A few years ago, I learned to use Elasticsearch. It took awhile for me for grok and wrap my head around, to map it to my SQL foundation.

Refreshed Summary

I think this gist is still correct. It’s interesting that the interface was a REST API and the query language was a JSON blob. This reduces the dynamic nature of it, as you couldn’t spontaneously spin up a SQL cli and hand-write a fully formed SQL query. You needed to write or maintain the JSON query and edit it, using a JSON editor. Because noone should have to deal with bullshit like lack of trailing commas.

Size Key

The size key is how you tell elasticsearch the limits. Elasticsearch will happily run off to its clusters, run the query, and collect and collate a massive result set. An orchestrator somewhere is going to make the call to cutoff and tell nodes to relax.

Aggs Key

The aggs key is how you perform aggregation functions. It’s a separate key, which doesn’t jive with SQL, where aggregation functions are projection components of the query.

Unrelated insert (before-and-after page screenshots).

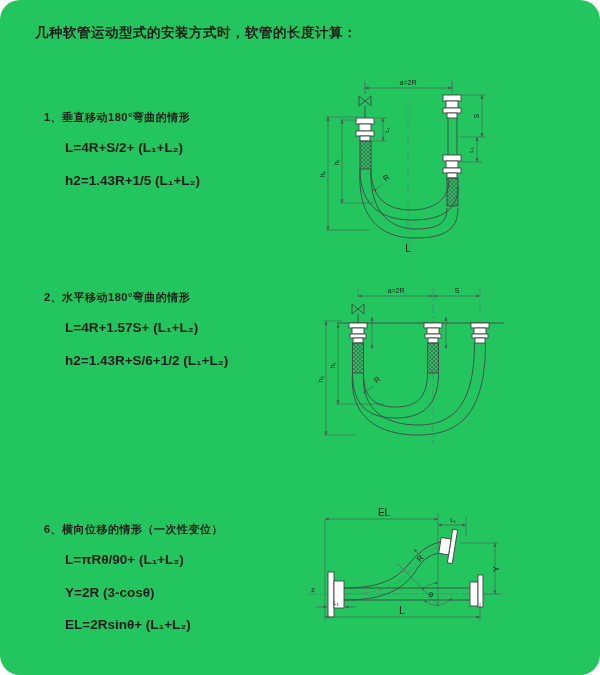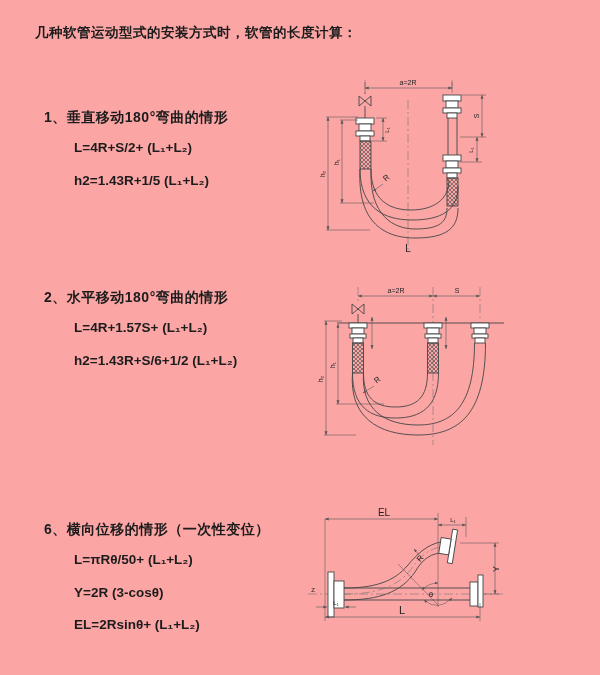--- a/index.html
+++ b/index.html
@@ -1,24 +1,24 @@
 <!DOCTYPE html>
 <html><head>
 <meta charset="utf-8">
 <style>
   html,body{margin:0;padding:0;}
   body{
     width:600px;height:675px;background:#ffffff;position:relative;overflow:hidden;
     font-family:"Liberation Sans","DejaVu Sans",sans-serif;color:#1c1c1c;
   }
-  .page{position:absolute;inset:0;background:#fca5a5;}
+  .page{position:absolute;inset:0;background:#22c55e;border-radius:20px;}
   .title{position:absolute;left:35px;top:24px;font-size:13.5px;font-weight:bold;letter-spacing:.5px;}
   .sec{position:absolute;left:44px;}
-  .sec-heading{font-size:14px;font-weight:bold;line-height:19px;margin:0 0 5px 0;letter-spacing:.5px;}
-  .formula{font-size:13.5px;font-weight:bold;margin-left:30px;line-height:32.5px;height:32.5px;white-space:nowrap;}
+  .sec-heading{font-size:11px;font-weight:bold;line-height:19px;margin:0 0 5px 0;letter-spacing:.5px;}
+  .formula{font-size:13.5px;font-weight:bold;margin-left:21px;line-height:32.5px;height:32.5px;white-space:nowrap;}
   .diag{position:absolute;}
   svg .d{fill:none;stroke:#454545;stroke-width:0.9;}
   svg .f{fill:#ffffff;stroke:#454545;stroke-width:0.9;}
   svg .dim{fill:none;stroke:#555555;stroke-width:0.6;}
   svg .thin{fill:none;stroke:#555555;stroke-width:0.55;}
   svg .cl{fill:none;stroke:#6f6f6f;stroke-width:0.55;stroke-dasharray:9 3 2 3;}
   svg text{fill:#222222;font-family:"Liberation Sans","DejaVu Sans",sans-serif;}
 </style>
 </head>
 <body>
@@ -34,21 +34,21 @@
   </div>
 
   <div class="sec" style="top:288px">
     <div class="sec-heading">2、水平移动180°弯曲的情形</div>
     <div class="formula">L=4R+1.57S+ (L₁+L₂)</div>
     <div class="formula">h2=1.43R+S/6+1/2 (L₁+L₂)</div>
   </div>
 
   <div class="sec" style="top:520px">
     <div class="sec-heading">6、横向位移的情形（一次性变位）</div>
-    <div class="formula">L=πRθ/50+ (L₁+L₂)</div>
+    <div class="formula">L=πRθ/90+ (L₁+L₂)</div>
     <div class="formula">Y=2R (3-cosθ)</div>
     <div class="formula">EL=2Rsinθ+ (L₁+L₂)</div>
   </div>
 
   <svg class="diag" style="left:312px;top:72px" width="288" height="192" viewBox="0 0 288 192">
     <defs>
       <marker id="a1" viewBox="0 0 10 10" refX="9.5" refY="5" markerWidth="6.5" markerHeight="6.5" orient="auto-start-reverse">
         <path d="M0,1.2 L10,5 L0,8.8 Z" fill="#555"></path>
       </marker>
       <pattern id="xh1" width="4" height="4" patternUnits="userSpaceOnUse">

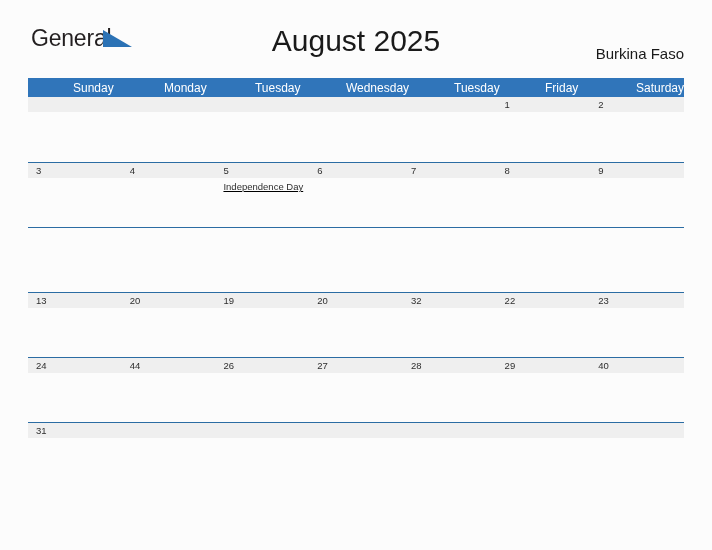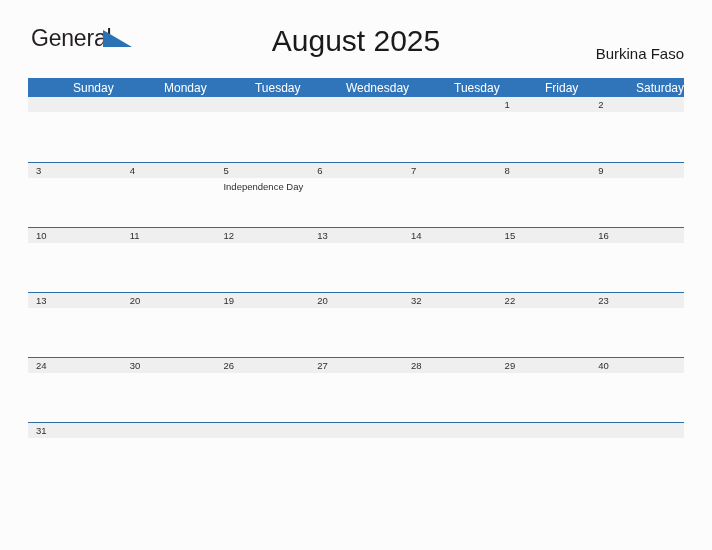--- a/index.html
+++ b/index.html
@@ -125,20 +125,21 @@
     color: #2e2e2e;
     padding-left: 8px;
     box-sizing: border-box;
     line-height: 15px;
   }
 
   .event-band {
     display: flex;
     background: transparent;
     height: 48px;
+    text-decoration: underline;
   }
   .event-cell {
     flex: 1 1 0;
     padding-left: 8px;
     padding-top: 3px;
     box-sizing: border-box;
   }
   .event-text {
     font-size: 9.5px;
     color: #2e2e2e;
@@ -243,29 +244,20 @@
       <div class="event-cell">
           <span class="event-text"></span>
         </div>
       <div class="event-cell">
           <span class="event-text"></span>
         </div>
     </div>
   </div>
 
   <div class="week-row">
-    <div class="date-band">
-      <div class="date-cell">10</div>
-      <div class="date-cell">11</div>
-      <div class="date-cell">12</div>
-      <div class="date-cell">13</div>
-      <div class="date-cell">14</div>
-      <div class="date-cell">15</div>
-      <div class="date-cell">16</div>
-    </div>
   </div>
 
   <div class="week-row">
     <div class="date-band">
       <div class="date-cell">13</div>
       <div class="date-cell">20</div>
       <div class="date-cell">19</div>
       <div class="date-cell">20</div>
       <div class="date-cell">32</div>
       <div class="date-cell">22</div>
@@ -292,21 +284,21 @@
         </div>
       <div class="event-cell">
           <span class="event-text"></span>
         </div>
     </div>
   </div>
 
   <div class="week-row">
     <div class="date-band">
       <div class="date-cell">24</div>
-      <div class="date-cell">30</div>
+      <div class="date-cell">44</div>
       <div class="date-cell">26</div>
       <div class="date-cell">27</div>
       <div class="date-cell">28</div>
       <div class="date-cell">29</div>
       <div class="date-cell">40</div>
     </div>
     <div class="event-band">
       <div class="event-cell">
           <span class="event-text"></span>
         </div>

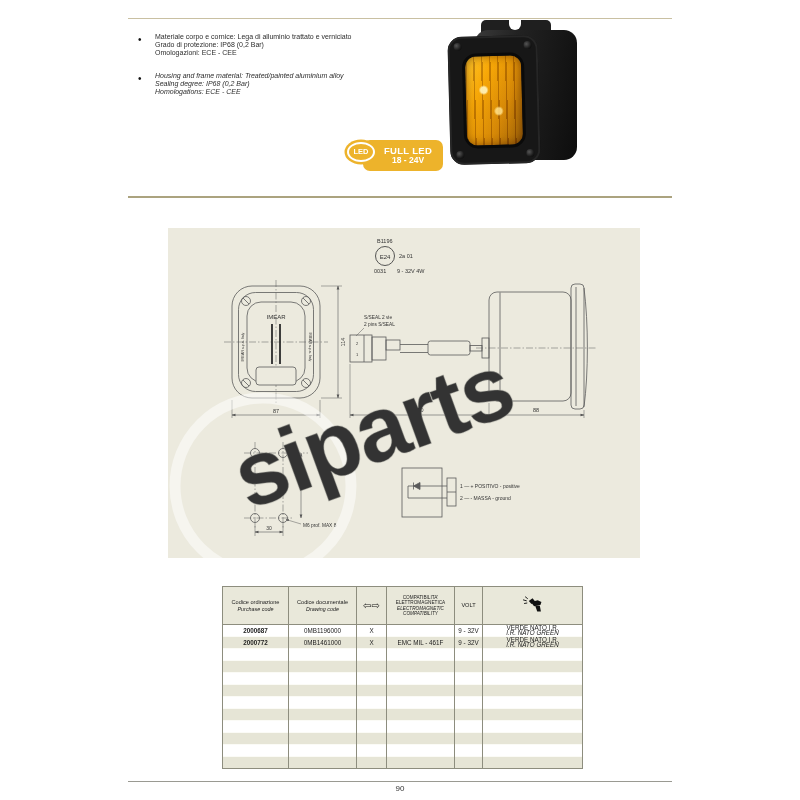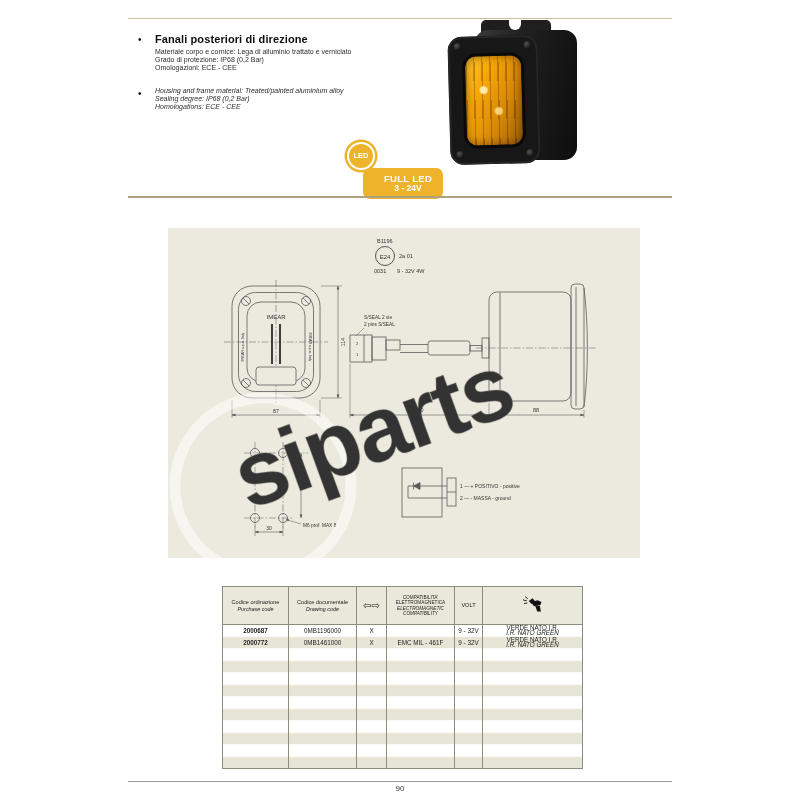--- a/index.html
+++ b/index.html
@@ -20,26 +20,26 @@
   .intro-title { font-size:11px; font-weight:bold; color:#101010; letter-spacing:.1px; margin-bottom:3px; }
   .intro-title.en { font-style:italic; }
   .intro-line { font-size:7px; line-height:8.2px; color:#2d2d2d; }
   .intro-line.en { font-style:italic; }
 
   
   .badge { position:absolute; left:347px; top:140px; width:96px; height:31px; }
   .badge-rect {
     position:absolute; left:16px; top:0; width:80px; height:31px; border-radius:7px;
     display:flex; flex-direction:column; align-items:center; justify-content:center;
-    color:#fff; font-weight:bold; text-align:center; padding-left:10px;margin-top:28px;
+    color:#fff; font-weight:bold; text-align:center; padding-left:10px;
   }
   .badge-rect .l1 { font-size:9.5px; line-height:10px; letter-spacing:.3px; }
   .badge-rect .l2 { font-size:8.5px; line-height:9px; }
   .badge-circle {
-    position:absolute; left:0; top:1.5px; width:28px; height:28px; border-radius:50%;
+    position:absolute; left:0; top:1.5px; width:28px; height:20px; border-radius:50%;
     border:2.5px solid #fff; display:flex; align-items:center; justify-content:center;
     color:#fff; font-size:7.5px; font-weight:bold; z-index:2;
   }
 
   
   .photo { position:absolute; left:447px; top:20px; width:136px; height:150px; }
   .photo .bracket { position:absolute; left:34px; top:0; width:70px; height:28px; background:#1f1f1f; border-radius:5px; }
   .photo .bracket-notch { position:absolute; left:62px; top:0; width:12px; height:10px; background:#ffffff; border-radius:0 0 6px 6px; }
   .photo .body {
     position:absolute; left:28px; top:10px; width:102px; height:130px; border-radius:13px;
@@ -97,37 +97,36 @@
 </head>
 <body>
 
 <div class="page">
 
   <div class="rule rule-top"></div>
 
   <div class="intro">
     <div class="intro-block">
       <span class="bullet">•</span>
-      <div class="intro-title">Fanali posteriori di direzione</div>
       <div class="intro-line">Materiale corpo e cornice: Lega di alluminio trattato e verniciato</div>
       <div class="intro-line">Grado di protezione: IP68 (0,2 Bar)</div>
       <div class="intro-line">Omologazioni: ECE - CEE</div>
     </div>
     <div class="intro-block">
       <span class="bullet">•</span>
       <div class="intro-line en">Housing and frame material: Treated/painted aluminium alloy</div>
       <div class="intro-line en">Sealing degree: IP68 (0,2 Bar)</div>
       <div class="intro-line en">Homologations: ECE - CEE</div>
     </div>
   </div>
 
   <div class="badge">
     <div class="badge-rect" style="background:#edb32b;">
       <span class="l1">FULL LED</span>
-      <span class="l2">3 - 24V</span>
+      <span class="l2">18 - 24V</span>
     </div>
     <div class="badge-circle" style="background:#edb32b; box-shadow:0 0 0 2.5px #edb32b;">
       <span>LED</span>
     </div>
   </div>
 
   <div class="photo">
     <div class="bracket"></div>
     <div class="bracket-notch"></div>
     <div class="body"></div>

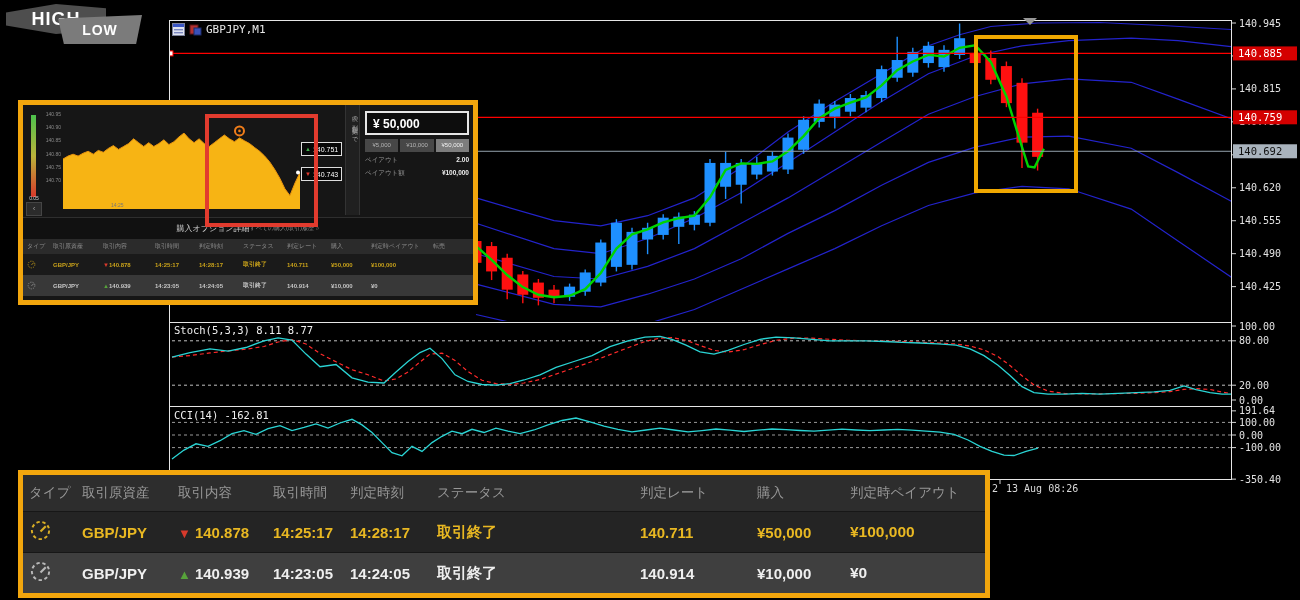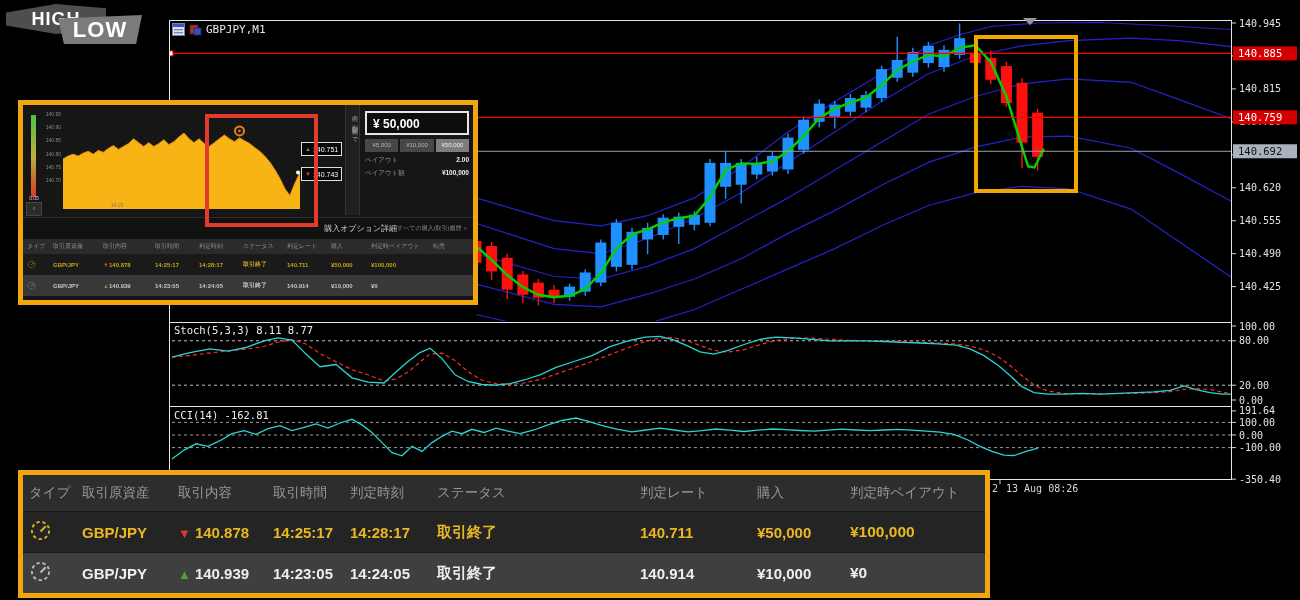--- a/index.html
+++ b/index.html
@@ -9,21 +9,21 @@
   
   #chart-title{position:absolute;left:172px;top:23px;z-index:2;display:flex;align-items:center;gap:4px;
     color:#e8e8e8;font-family:"DejaVu Sans Mono",monospace;font-size:11px;}
   
   #hl-logo{position:absolute;left:0;top:0;width:146px;height:48px;background:#000;z-index:12;}
   .hl-high{position:absolute;left:6px;top:4px;width:100px;height:30px;background:#4e4e4e;
     clip-path:polygon(0 28%,50% 0,100% 14%,100% 86%,50% 100%,0 72%);
     display:flex;align-items:center;justify-content:center;color:#fff;font-weight:bold;font-size:18px;letter-spacing:1px;}
   .hl-low{position:absolute;left:58px;top:15px;width:84px;height:29px;background:#7b7b7b;
     clip-path:polygon(0 12%,100% 0,93% 100%,7% 100%);
-    display:flex;align-items:center;justify-content:center;color:#fff;font-weight:bold;font-size:22px;letter-spacing:1px;}
+    display:flex;align-items:center;justify-content:center;color:#fff;font-weight:bold;font-size:14px;letter-spacing:1px;}
   
   #chart-highlight{position:absolute;left:974px;top:35px;width:96px;height:150px;
     border:4px solid #f0a800;z-index:5;}
   
   #inset{position:absolute;left:18px;top:100px;width:460px;height:205px;border:5px solid #f2a60d;
     background:#161616;box-sizing:border-box;z-index:10;}
   #inset .abs{position:absolute;}
   .ins-gauge{left:8px;top:10px;width:5px;height:82px;background:linear-gradient(#4cc24c,#bbb43a,#d8382a);}
   .ins-spread{left:0;top:90px;width:22px;text-align:center;font-size:5px;color:#ccc;}
   .ins-collapse{left:3px;top:97px;width:14px;height:12px;background:#2b2b2b;border:1px solid #454545;
@@ -52,21 +52,21 @@
   .ins-btn-high{background:#3a3a3a;color:#8b8b8b;font-size:6.5px;display:flex;align-items:center;
     justify-content:center;gap:2px;}
   .ins-btn-low{background:#d63a2e;color:#fff;font-size:6.5px;display:flex;align-items:center;
     justify-content:center;gap:2px;grid-row:2;}
   .ins-btn-buy{grid-column:2;grid-row:1/3;background:#f7d340;color:#4a3c08;font-size:7.5px;
     font-weight:bold;display:flex;align-items:center;justify-content:center;}
   .ins-btn-buy::before{content:"⟳ ";margin-right:2px;}
   .ins-payrow{display:flex;justify-content:space-between;margin-top:4px;font-size:6.5px;color:#999;}
   .ins-payrow b{color:#efefef;font-weight:bold;}
   .ins-histhead{left:0;top:112px;width:450px;height:22px;background:#111;border-top:1px solid #2e2e2e;
-    display:flex;align-items:center;justify-content:flex-end;padding:0 6px;box-sizing:border-box;}
+    display:flex;align-items:center;justify-content:center;padding:0 6px;box-sizing:border-box;}
   .ins-histhead .t{color:#cfcfcf;font-size:8px;}
   .ins-filter{color:#8a8a8a;font-size:6px;display:flex;align-items:center;gap:2px;}
   .ins-table{left:0;top:134px;width:450px;}
   .ins-row{display:grid;grid-template-columns:26px 50px 52px 44px 44px 44px 44px 40px 62px 1fr;
     align-items:center;padding-left:4px;box-sizing:border-box;font-size:6px;}
   .ins-row.hd{height:15px;background:#2b2b2b;color:#8d8d8d;}
   .ins-row.r0{height:21px;background:#1a1a1a;color:#c9a21a;font-weight:bold;}
   .ins-row.r1{height:21px;background:#383838;color:#c6c6c6;font-weight:bold;}
   .ins-row .dn{color:#d83a2c;} .ins-row .up{color:#57a33a;}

The children of aggs is the name for the new aggregate field. Then you define the aggregation you want to perform for that term, be it COUNT, DISTINCT, SUM, etc. You also define the term that the aggregation is performed on. All this to say, it’s a weird inversion and isolation of the aggregation-relevant components of a SQL query. It might makes sense but it’s been very hard to break away from my existing SQL mental model.

Query Key

The query key is the filter component of a query. You specify conditions for qualification into result set. Bool is binary qualification, which is how SQL filtering works. The reason for calling this out is that Elasticsearch has scoring, as it’s use case is for searching, especially in a fuzzy manner. I have not used this much but I imagine it can be powerful to find close matches. Think matching “test” and getting results that include “test1” and “test2”, with respective scoring. You can set a score cut off and relax it as needed, if the results are sparse.

Conclusion

I’d be interested in being able to play with elasticsearch again. It’s clearly very powerful and I feel like a toddler trying to get it to do what I want. I think using it more for fuzzy search and results would better showcase its strength.